Act II, Scene 3 Summary

The teenage student Hansy locks himself in a bathroom with a reproduction of Palma Vecchio’s Venus that he masturbates to. He plans to throw the picture into the toilet, as he has done with five previous pictures. Addressing Venus, he asks, “Have you prayed tonight, Desdemona?”—quoting Othello’s question to his wife prior to murdering her (41). Hansy praises Vecchio’s Venus, telling her of the rapture he felt when he first saw her and the pleasure she has given him since. He has decided to “murder” her (trash the reproduction) despite the loneliness he knows will ensue, because her frozen form saps him of energy.

Hansy is torn by guilt over this “murder” and begs Venus to move so that he won’t need to discard her. He consoles himself with plans to replace her with another reproduction by Bodenhausen. He laments the apparent contradiction that Venus’s chastity excites his “debaucheries.” He repeats Othello’s question before throwing the picture into the toilet.

Act II, Scenes 1-3 Analysis

In these scenes, Wedekind uses allegory, allusion, and setting to develop his theme about the Impact of a Sexually Repressive Culture.

Neither Melchior’s mother, Mrs. Gabor, nor Wendla’s mother, Mrs. Bergmann, knows how to talk to her children about sex. Mrs. Gabor criticizes Melchior for reading Faust—despite his enjoyment of it and his awareness of the limitations of his understanding—because she is afraid that Faust and Gretchen’s tryst, the pregnancy, and the subsequent infanticide will corrupt Melchior. Her doublespeak belies the authority behind her permissive parenting: “Do whatever you think you can justify to yourself. I’ll be the very first to express my gratitude if you never give me any reason to have to deny you something” (33). In Act I, Scene 1, Mrs. Gabor provoked Wendla to threaten to do the very thing she feared; here, Mrs. Bergmann’s similar blend of resentful permission foreshadows Melchior’s rebellion—enacting his mother’s worst fear by raping and impregnating Wendla in Act II, Scene 4.
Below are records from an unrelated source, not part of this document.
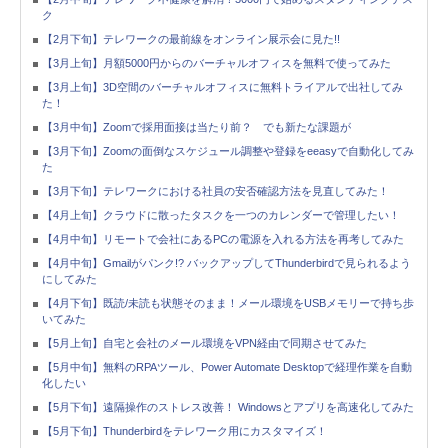
ク
【2月下旬】テレワークの最前線をオンライン展示会に見た!!
【3月上旬】月額5000円からのバーチャルオフィスを無料で使ってみた
【3月上旬】3D空間のバーチャルオフィスに無料トライアルで出社してみ
た！
【3月中旬】Zoomで採用面接は当たり前？ でも新たな課題が
【3月下旬】Zoomの面倒なスケジュール調整や登録をeeasyで自動化してみ
た
【3月下旬】テレワークにおける社員の安否確認方法を見直してみた！
【4月上旬】クラウドに散ったタスクを一つのカレンダーで管理したい！
【4月中旬】リモートで会社にあるPCの電源を入れる方法を再考してみた
【4月中旬】Gmailがパンク!? バックアップしてThunderbirdで見られるよう
にしてみた
【4月下旬】既読/未読も状態そのまま！メール環境をUSBメモリーで持ち歩
いてみた
【5月上旬】自宅と会社のメール環境をVPN経由で同期させてみた
【5月中旬】無料のRPAツール、Power Automate Desktopで経理作業を自動
化したい
【5月下旬】遠隔操作のストレス改善！ Windowsとアプリを高速化してみた
【5月下旬】Thunderbirdをテレワーク用にカスタマイズ！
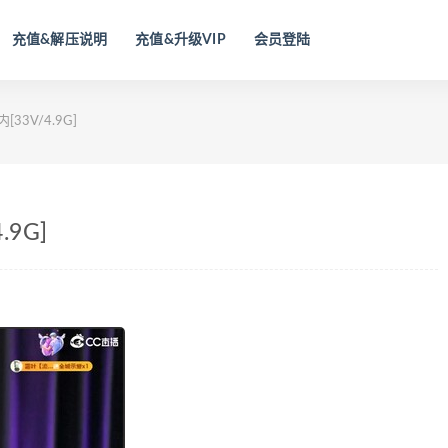
充值&解压说明
充值&升级VIP
会员登陆
33V/4.9G]
9G]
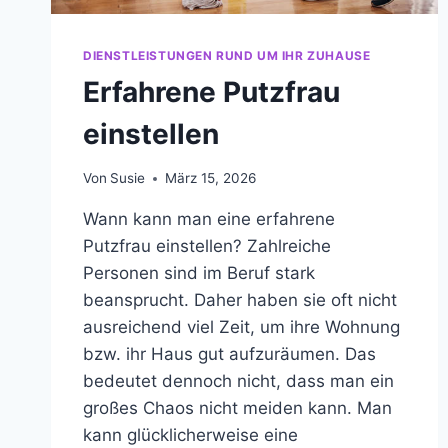
DIENSTLEISTUNGEN RUND UM IHR ZUHAUSE
Erfahrene Putzfrau
einstellen
Von
Susie
März 15, 2026
Wann kann man eine erfahrene
Putzfrau einstellen? Zahlreiche
Personen sind im Beruf stark
beansprucht. Daher haben sie oft nicht
ausreichend viel Zeit, um ihre Wohnung
bzw. ihr Haus gut aufzuräumen. Das
bedeutet dennoch nicht, dass man ein
großes Chaos nicht meiden kann. Man
kann glücklicherweise eine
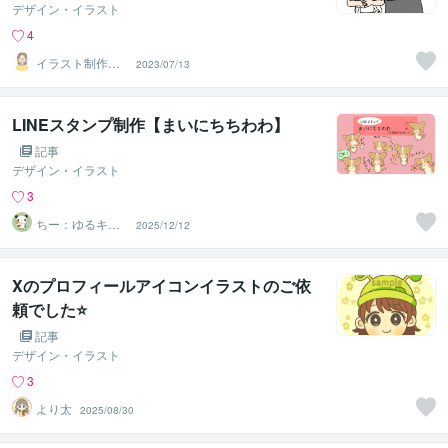
デザイン・イラスト
4
イラスト制作所
2023/07/13
はれ
LINEスタンプ制作【まいにちちわわ】
記事
デザイン・イラスト
3
ちー：ゆるキャ
2025/12/12
ライラストレー
ター
Xのプロフィールアイコンイラストのご依
頼でした⭐
記事
デザイン・イラスト
3
より太
2025/08/30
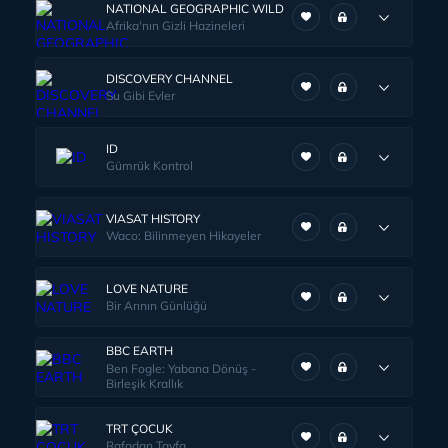
NATIONAL GEOGRAPHIC WILD
Afrika'nın Gizli Hazineleri
DISCOVERY CHANNEL
Su Gibi Evler
ID
Gümrük Kontrol
VIASAT HISTORY
Waco: Bilinmeyen Hikayeler
LOVE NATURE
Bir Arının Günlüğü
BBC EARTH
Ben Fogle: Yabana Dönüş -
Birleşik Krallık
TRT ÇOCUK
Rafadan Tayfa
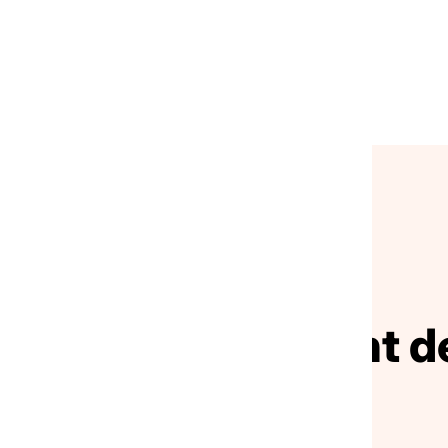
NOS ACTUALITÉS
ivez le mouvement de
solidarité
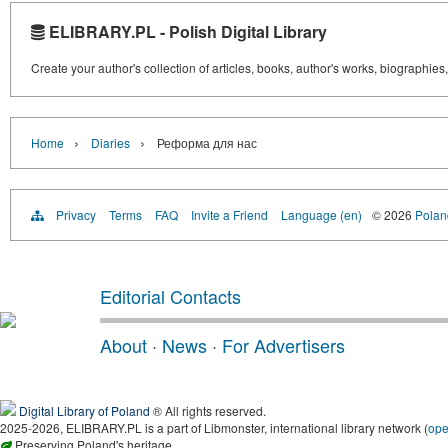
ELIBRARY.PL - Polish Digital Library
Create your author's collection of articles, books, author's works, biographies
›
›
Home
Diaries
Реформа для нас
Privacy
Terms
FAQ
Invite a Friend
Language (en)
© 2026
Poland
Editorial Contacts
About
·
News
·
For Advertisers
Digital Library of Poland
® All rights reserved.
2025-2026, ELIBRARY.PL is a part of Libmonster, international library network (
op
Preserving Poland's heritage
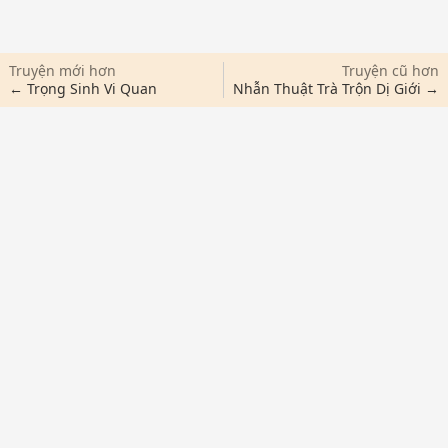
Truyện mới hơn
Truyện cũ hơn
← Trọng Sinh Vi Quan
Nhẫn Thuật Trà Trộn Dị Giới →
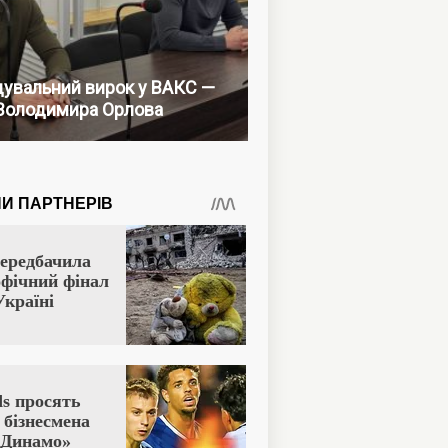
увальний вирок у ВАКС —
Володимира Орлова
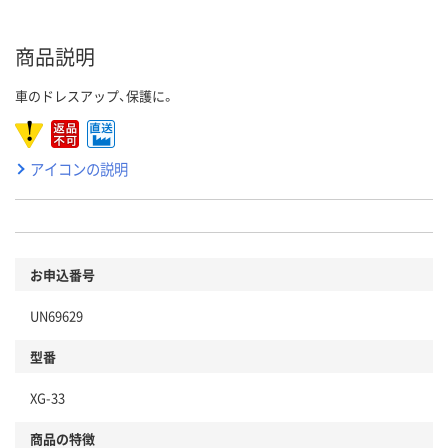
商品説明
車のドレスアップ、保護に。
アイコンの説明
お申込番号
UN69629
型番
XG-33
商品の特徴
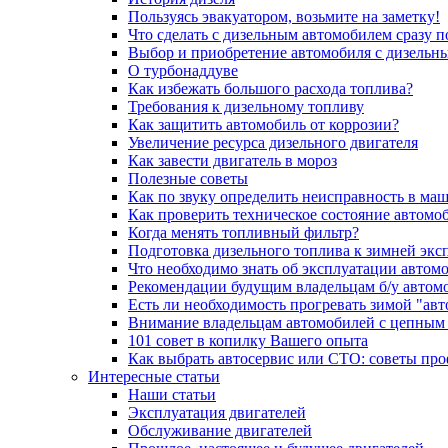
Пользуясь эвакуатором, возьмите на заметку!
Что сделать с дизельным автомобилем сразу 
Выбор и приобретение автомобиля с дизельн
О турбонаддуве
Как избежать большого расхода топлива?
Требования к дизельному топливу
Как защитить автомобиль от коррозии?
Увеличение ресурса дизельного двигателя
Как завести двигатель в мороз
Полезные советы
Как по звуку определить неисправность в ма
Как проверить техническое состояние автомо
Когда менять топливный фильтр?
Подготовка дизельного топлива к зимней экс
Что необходимо знать об эксплуатации автом
Рекомендации будущим владельцам б/у автом
Есть ли необходимость прогревать зимой "авт
Внимание владельцам автомобилей с цепным
101 совет в копилку Вашего опыта
Как выбрать автосервис или СТО: советы пр
Интересные статьи
Наши статьи
Эксплуатация двигателей
Обслуживание двигателей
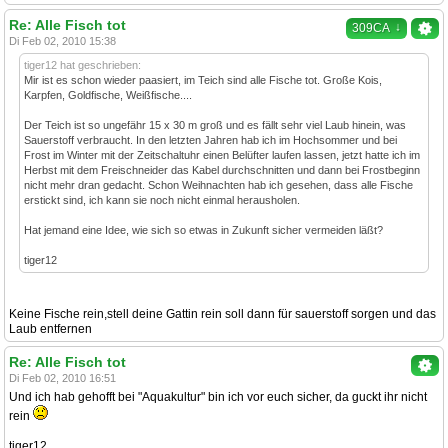
Re: Alle Fisch tot
↓
309CA
Di Feb 02, 2010 15:38
tiger12 hat geschrieben:
Mir ist es schon wieder paasiert, im Teich sind alle Fische tot. Große Kois,
Karpfen, Goldfische, Weißfische....
Der Teich ist so ungefähr 15 x 30 m groß und es fällt sehr viel Laub hinein, was
Sauerstoff verbraucht. In den letzten Jahren hab ich im Hochsommer und bei
Frost im Winter mit der Zeitschaltuhr einen Belüfter laufen lassen, jetzt hatte ich im
Herbst mit dem Freischneider das Kabel durchschnitten und dann bei Frostbeginn
nicht mehr dran gedacht. Schon Weihnachten hab ich gesehen, dass alle Fische
erstickt sind, ich kann sie noch nicht einmal herausholen.
Hat jemand eine Idee, wie sich so etwas in Zukunft sicher vermeiden läßt?
tiger12
Keine Fische rein,stell deine Gattin rein soll dann für sauerstoff sorgen und das
Laub entfernen
Re: Alle Fisch tot
Di Feb 02, 2010 16:51
Und ich hab gehofft bei "Aquakultur" bin ich vor euch sicher, da guckt ihr nicht
rein
tiger12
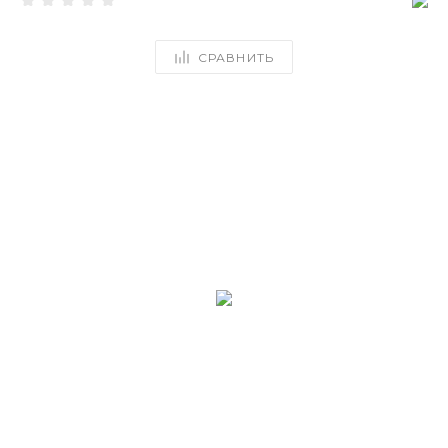
СРАВНИТЬ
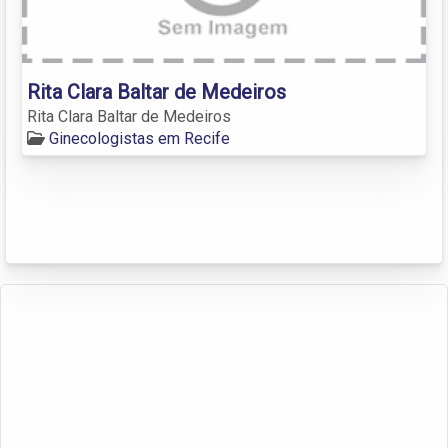
Rita Clara Baltar de Medeiros
Rita Clara Baltar de Medeiros
Ginecologistas em Recife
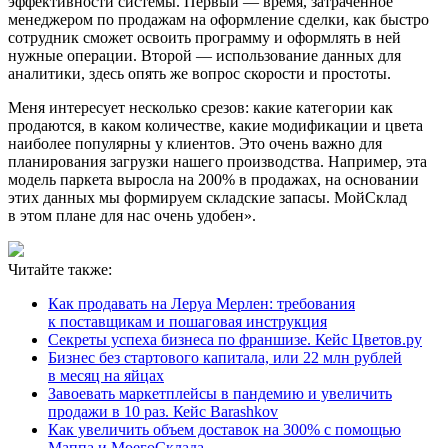
эффективности системы. Первый — время, затраченное
менеджером по продажам на оформление сделки, как быстро
сотрудник сможет освоить программу и оформлять в ней
нужные операции. Второй — использование данных для
аналитики, здесь опять же вопрос скорости и простоты.
Меня интересует несколько срезов: какие категории как
продаются, в каком количестве, какие модификации и цвета
наиболее популярны у клиентов. Это очень важно для
планирования загрузки нашего производства. Например, эта
модель паркета выросла на 200% в продажах, на основании
этих данных мы формируем складские запасы. МойСклад
в этом плане для нас очень удобен».
Читайте также:
Как продавать на Леруа Мерлен: требования
к поставщикам и пошаговая инструкция
Секреты успеха бизнеса по франшизе. Кейс Цветов.ру
Бизнес без стартового капитала, или 22 млн рублей
в месяц на яйцах
Завоевать маркетплейсы в пандемию и увеличить
продажи в 10 раз. Кейс Barashkov
Как увеличить объем доставок на 300% с помощью
Маппа и МоегоСклада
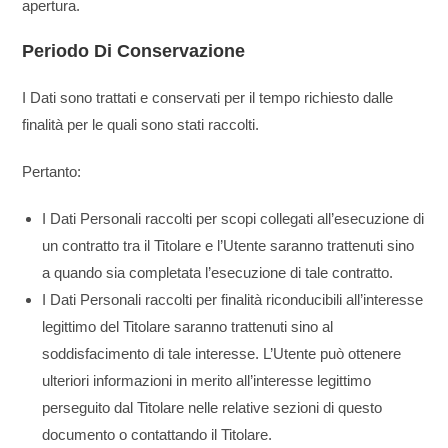
apertura.
Periodo Di Conservazione
I Dati sono trattati e conservati per il tempo richiesto dalle
finalità per le quali sono stati raccolti.
Pertanto:
I Dati Personali raccolti per scopi collegati all’esecuzione di
un contratto tra il Titolare e l’Utente saranno trattenuti sino
a quando sia completata l’esecuzione di tale contratto.
I Dati Personali raccolti per finalità riconducibili all’interesse
legittimo del Titolare saranno trattenuti sino al
soddisfacimento di tale interesse. L’Utente può ottenere
ulteriori informazioni in merito all’interesse legittimo
perseguito dal Titolare nelle relative sezioni di questo
documento o contattando il Titolare.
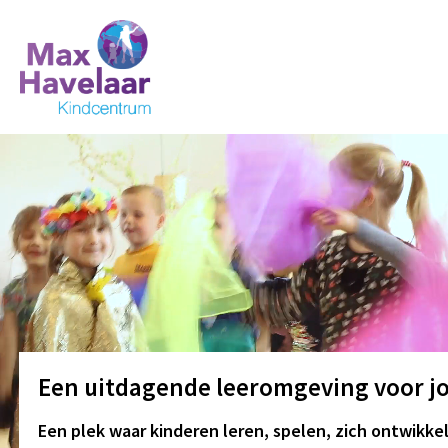
MVI_7027
MVI_7167
cultuur
kleutergroep
Een uitdagende leeromgeving voor j
Een plek waar kinderen leren, spelen, zich ontwikk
Mrs. Gabor’s ignorance of how to talk to talk to her daughter about sex affects Wendla differently because, unlike Melchior, Wendla is completely ignorant of sex. Wendla deftly exposes the absurd hypocrisy of her mother’s lies about the stork by pretending there’s a giant outside the window. With this gag, she asserts that she’s not the child her mother treats her as. This challenge throws Mrs. Gabor into conflict: She is torn between her daughter’s pleas and her belief in the immorality of teaching her about sex. By replacing the story of the stork with a vague explanation of marital love producing babies, Mrs. Gabor seeds Wendla with an incomplete understanding; this will later cause Wendla confusion over her pregnancy that results from Melchior’s rape.

Moritz’s allegory of the Queen Without a Head and Hansy’s tormented ode to Vecchio’s Venus illustrate the motif of feeling incomplete without a lover. In Moritz’s story, neither the headless queen nor the two-headed king lives happily before they meet each other. The moral is twofold: You need a partner to live happily, and men complete women (a view Wendla also expresses in Act I, Scene 3). Typical of the play, the story suggests a lewd double entendre: One of the king’s heads hangs between his legs. The head on his shoulders and the head between his legs don’t stop fighting until he meets the queen, who satisfies his sexual desires.

In Scene 3, Hansy is troubled by loneliness; he is a lover without his queen. Masturbating to a reproduction of Vecchio’s Venus as a substitution for sex ultimately proves inadequate. The degree to which he nonetheless invests Venus with life—talking to her as if she were real—attests to the strength of his desire and imagination. Hansy’s repetition of Othello’s question to Desdemona before he kills her (“Have you prayed tonight, Desdemona?” [41]) fleshes out the nature of his distress to tragicomic effect. Like Othello, Hansy still loves his lover but resolves to “kill” her to escape the pain she causes him (Desdemona by purported unfaithfulness; Venus by lifelessness). Hansy’s lament is melodramatic—he’s talking to a picture, after all—but it’s not without pathos: Locked alone in a bathroom, Hansy is just trying to avoid the loneliness and shame he feels over having sexual urges.